10. Hukuk Dairesi 2011/628 E. , 2012/6315 K.
"İçtihat Metni"Mahkemesi :İş Mahkemesi
Davacı, davalılardan işverene ait işyerinde 18.09.1996-18.02.2009 tarihleri arasında kesintisiz olarak çalıştığının tespitine karar verilmesini istemiştir.
Mahkemece, ilamında belirtildiği şekilde davanın kısmen kabulüne karar verilmiştir.
Hükmün, davalılardan ... Başkanlığı ve ... avukatları tarafından temyiz edilmesi üzerine, temyiz isteklerinin süresinde olduğu anlaşıldıktan ve Tetkik Hâkimi ... tarafından düzenlenen raporla dosyadaki kâğıtlar okunduktan sonra işin gereği düşünüldü ve aşağıdaki karar tespit edildi.

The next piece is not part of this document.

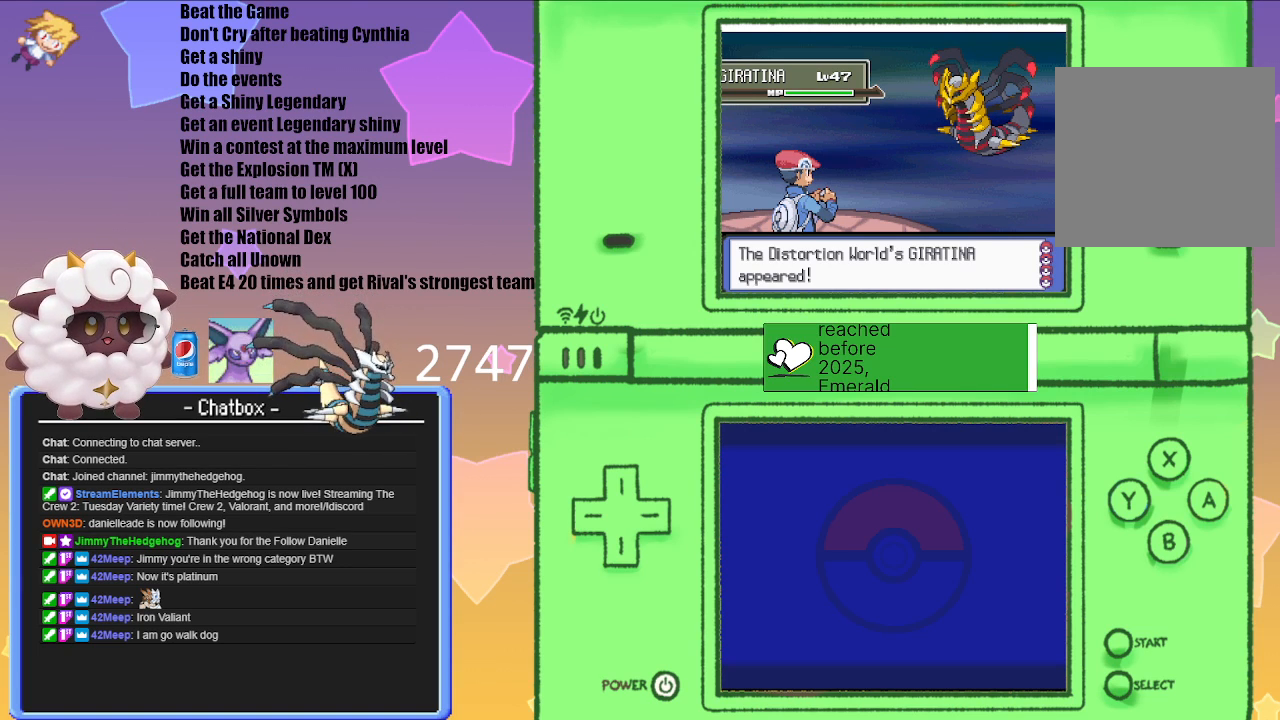
Gameplay with a controller (Nintendo layout); each line is a JSON object with the inputs held at the frame after it. "events" lists button and stick changes between this image and that frame as [ms after this image, input, new state], when the widget could be followed in between. Not read: L3 R3.
{"buttons": ["L1", "R1"], "left_stick": "center", "right_stick": "center", "events": [[317, "L1", "down"], [433, "R1", "down"]]}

Dava konusu dönemde; davalı işverene ait lokanta işyerinde bulaşıkçı olarak geçtiği iddia edilen hizmetlere ilişkin olarak; davacının 09.04.2003 - 05.07.2003, 15.10.2008 - 31.10.2008 ve 01.01.2009 - 18.02.1009 tarihleri arası toplam 153 günlük çalışmasının davalılardan işveren şirkete ait işyerinden Kuruma bildirildiği, 1942 doğumlu ve ... kökenli davacı adına .... tarafından 05.11.1999 tarihinde düzenlenen portör muayene kartında işverenin davalı şirket olarak belirtilip ve şirketin iş adresinin yer aldığı, Belediye ve Valilikten gelen yazı cevaplarından evrakı imha edildiğinden gönderilemediği, davacı tanıklarından biri komşu işyeri çalışanı ve birlikte işe gelip giden, diğeri kendi beyanına göre 1997-2009 arası birlikte çalışan olup, iddiayı doğrular nitelikte beyanlarda bulundukları, davacının Kurumdaki dosyasında 02.01.2009 başlama tarihli işe giriş bildirgesinin davacı imzalı olduğu, 17.10.2008 tarihli işe giriş bildirgesinin imzasız olup 17.10.2008 tarihli 220 sayılı rapora istinaden düzenlendiği, başkaca işe giriş bildirgesinin bulunmadığı, 1996-2004 yılları arasına ait dönem bordrolarının dosya arasında olduğu, Mahkemece, bildirimler ile emniyet kayıtlarına göre davacının yurtdışında olduğu süreler dışlanmak suretiyle portör muayene kartının düzenlenme tarihinden itibaren talebin hüküm altına alındığı, davalı ... hakkındaki davanın husumet nedeniyle, reddine karar verildiği anlaşılmaktadır.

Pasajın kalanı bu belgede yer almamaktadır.